PROJECT ABSTRACT This project will investigate the function of a currently unstudied histone demethylase, Kdm4dl, in the mouse preimplantation embryo. Many others have shown the developmental importance of activating genes and repeat sequences during a process known as Embryonic Genome Activation (EGA), the moment when the embryo switches on transcription for the first time. EGA involves activation of both protein coding genes as well as repeat sequences that are critical for remodeling the chromatin environment of the early embryo. Yet, even with its known developmental importance, the factors which facilitate EGA are still largely unknown. Here, for the first time, I will investigate the importance of Kdm4dl, which catalytically removes the repressive histone modification H3 Lysine 9 tri-methylation (H3K9me3), in early mouse embryogenesis. I hypothesize that Kdm4dl is required for reprogramming the nuclei of the preimplantation embryo by removing repressive H3K9me3, which facilitates strong activation of EGA-associated transcripts. In line with this hypothesis, my preliminary data demonstrate temporally coordinated Kdm4dl protein expression during the 2-cell stage, when EGA occurs. Moreover, Kdm4dl over-expression is sufficient to demethylate H3K9me3 in embryonic stem cells leading to strong activation of EGA-associate transcripts and repeats. Combined, these preliminary data provide further support for pursuing the project’s hypothesis further. The two outstanding questions I aim to address are: 1. Is Kdm4dl expression sufficient to reprogram cells to a state of expanded potential, consistent with a 2-cell-like totipotent state? and 2. Is Kdm4dl expression necessary for H3K9 demethylation and activation of EGA-associated genes and repeats in vivo? To aid in addressing these questions, I have developed both an innovative embryonic stem cell system which recapitulates the temporal dynamics of Kdm4dl expression in the preimplantation embryo, and I have also established a Kdm4dl knockout mouse model. This research project, combined with my detailed training plan, is consistent with my technical and professional goals of becoming an independent academic investigator studying chromatin dynamics in the early mammalian embryo, with relevance to human fertility.

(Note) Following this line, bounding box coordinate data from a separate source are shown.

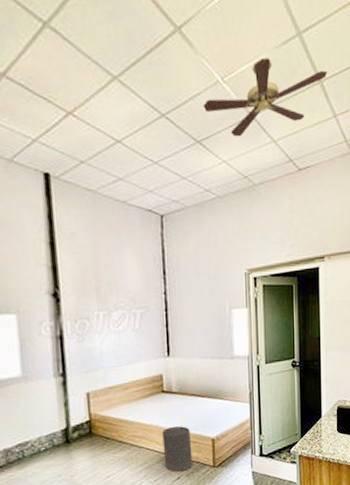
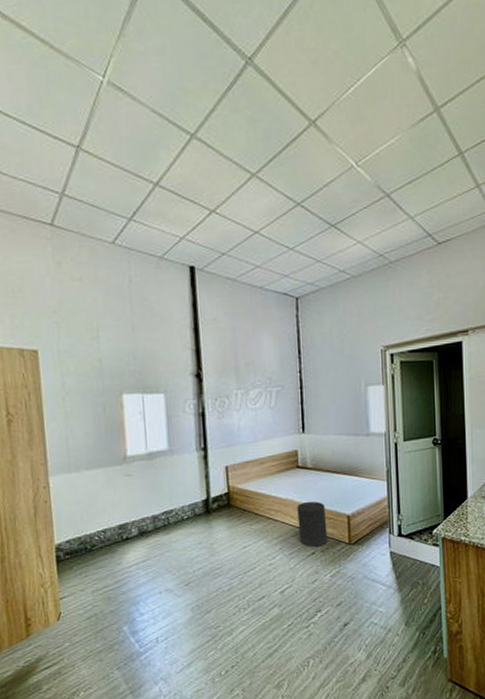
ceiling fan: present [203,57,328,137] -> none [337,137,469,218]

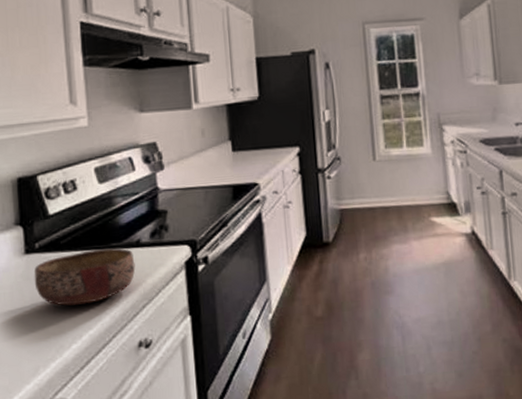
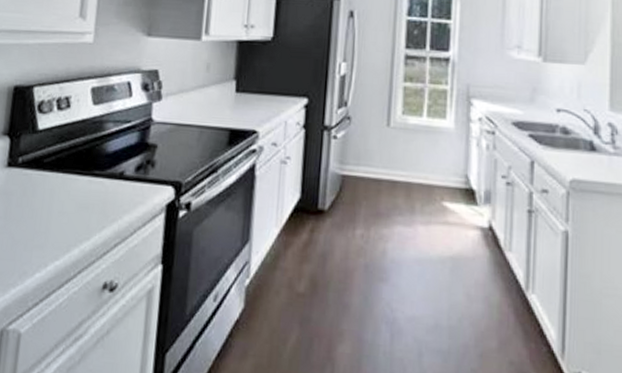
bowl: present [34,248,136,306] -> none [10,174,115,232]

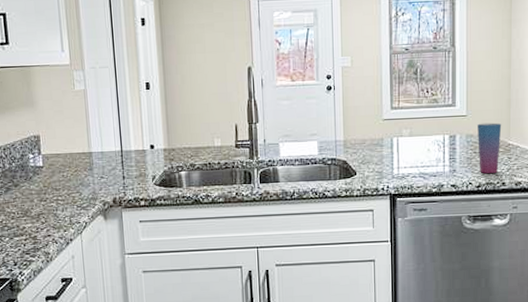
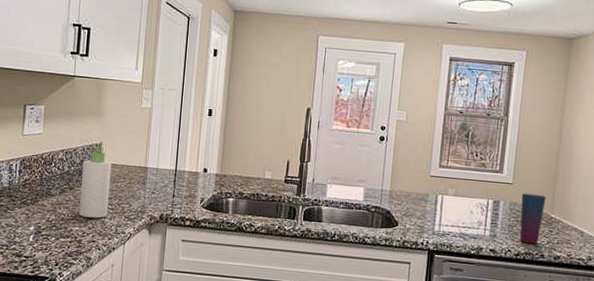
bottle: none [23,131,59,213] -> present [78,141,112,219]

项目摘要 本项目将研究一种目前尚未研究的组蛋白去甲基化酶Kdm4dl在细胞凋亡中的作用。 小鼠附植前胚胎许多其他人已经证明了激活基因在发育中的重要性 并在称为胚胎基因组激活（EGA）的过程中重复序列，此时 胚胎第一次开始转录EGA还涉及两种蛋白质编码基因的激活 作为对于重塑早期胚胎染色质环境至关重要的重复序列。但即使 尽管人们已经知道它对发展的重要性，但促进EGA的因素在很大程度上仍然是未知的。在这里 第一次，我将研究Kdm4dl的重要性，它可以催化去除抑制性组蛋白 修饰H3赖氨酸9三甲基化（H3K9me3），在早期小鼠胚胎发生中。我假设Kdm4dl 是通过去除抑制性H3K9me3对植入前胚胎的细胞核进行重编程所必需的， 其促进EGA相关转录物的强激活。根据这一假设，我的初步 数据表明，当EGA时，在2细胞阶段，时间协调的Kdm4dl蛋白表达 发生。此外，Kdm4dl过表达足以使胚胎干细胞中的H3K9me3去甲基化 导致EGA相关转录物和重复序列的强烈激活。综合起来，这些初步数据 为进一步研究项目假设提供进一步支持。我的目标是两个悬而未决的问题 地址是：1. Kdm4dl表达是否足以将细胞重编程至扩展潜能的状态， 有两个细胞的全能状态和2. Kdm4dl表达是H3K9去甲基化所必需的， EGA相关基因和重复序列在体内的激活？为了帮助解决这些问题，我有 开发了一种创新的胚胎干细胞系统， Kdm4dl在植入前胚胎中的表达，并且我还建立了Kdm4dl敲除小鼠 模型这个研究项目，结合我详细的培训计划，符合我的技术和 成为一名独立的学术研究者，研究染色质动力学， 早期哺乳动物胚胎，与人类生育能力有关。